Second, I was never able to adapt well to the “running experiments” mode of ML experimentation - my working style is somewhat irregular, with lots of thinking punctuated by lots of coding. On the other hand, I think tremendous discipline is required to be a great ML experimentalist - it’s a constant loop of “come up with hypothesis” => “run experiment” => “get result of last experiment back” => “come up with new hypothesis”, often pipelined several stages deep. In ML research, you have a physical constraint (GPUs) and to be a good researcher you must get good experiment utilization out of it.

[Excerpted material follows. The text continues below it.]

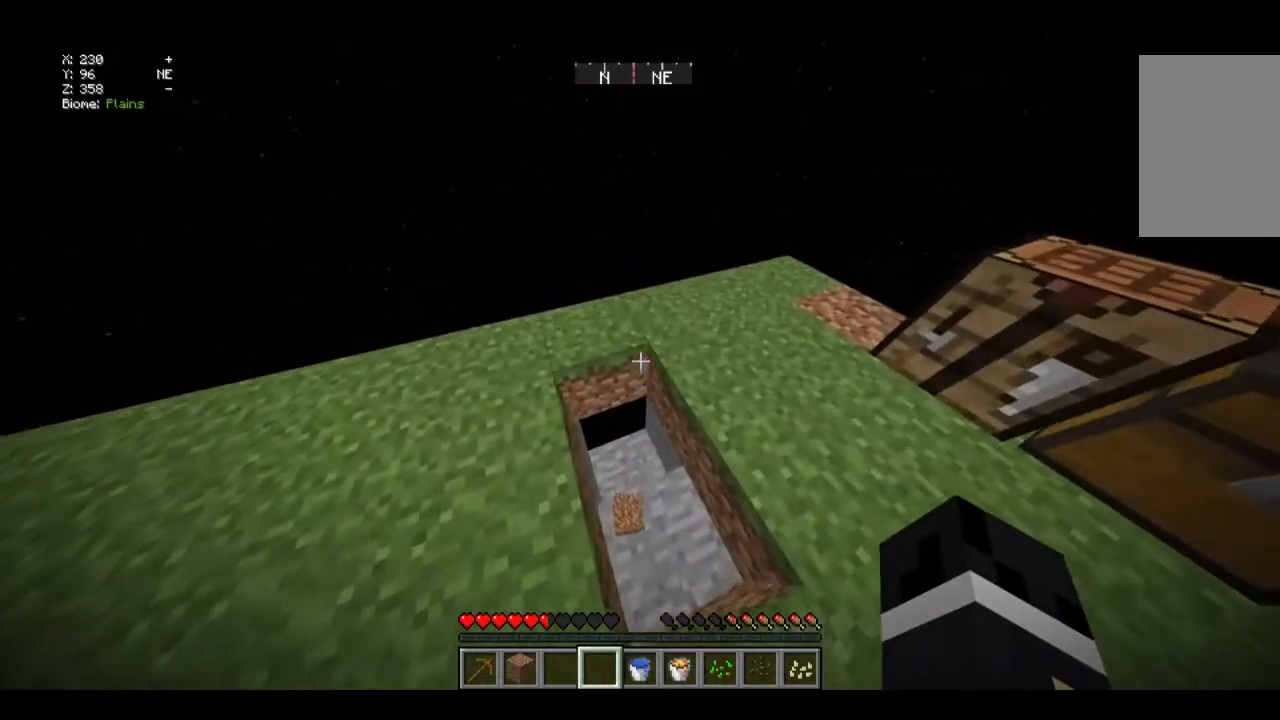
{"keys": [], "mouse": [], "events": []}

Overall, I ended up gravitating much more to “systems”. Not only was it an area that I thought played well to my strengths, I had always admired the impact of systems. Instead of needing to directly deliver the impact, you could instead improve the impact of thousands or millions of people by 5% instead!

This logic was also how I ended up maintaining the VSCodeVim extension for some time…

So, I ended up with my career plan - instead of directly working on advancing ML development, I would instead work on building infra to help others advance ML development. A bunch of other things happened in-between, but that’s how I ended up on PyTorch.

Why PyTorch is an amazing place to work

PyTorch’s Impact on the Industry

As the field (and money!) has exploded over the last 10 years, I think it’s easy to lose track of just how much impact PyTorch has had. Perhaps the most obvious tracker of the money in the field is Nvidia’s stock price, primarily driven by growth in server-side GPU sales.

I think it’s reasonable to guess that at least 75% of these GPUs are running some kind of PyTorch code.1 That’s insane. Nvidia has gained something like 3T dollars of market cap, and PyTorch was crucial for much of it.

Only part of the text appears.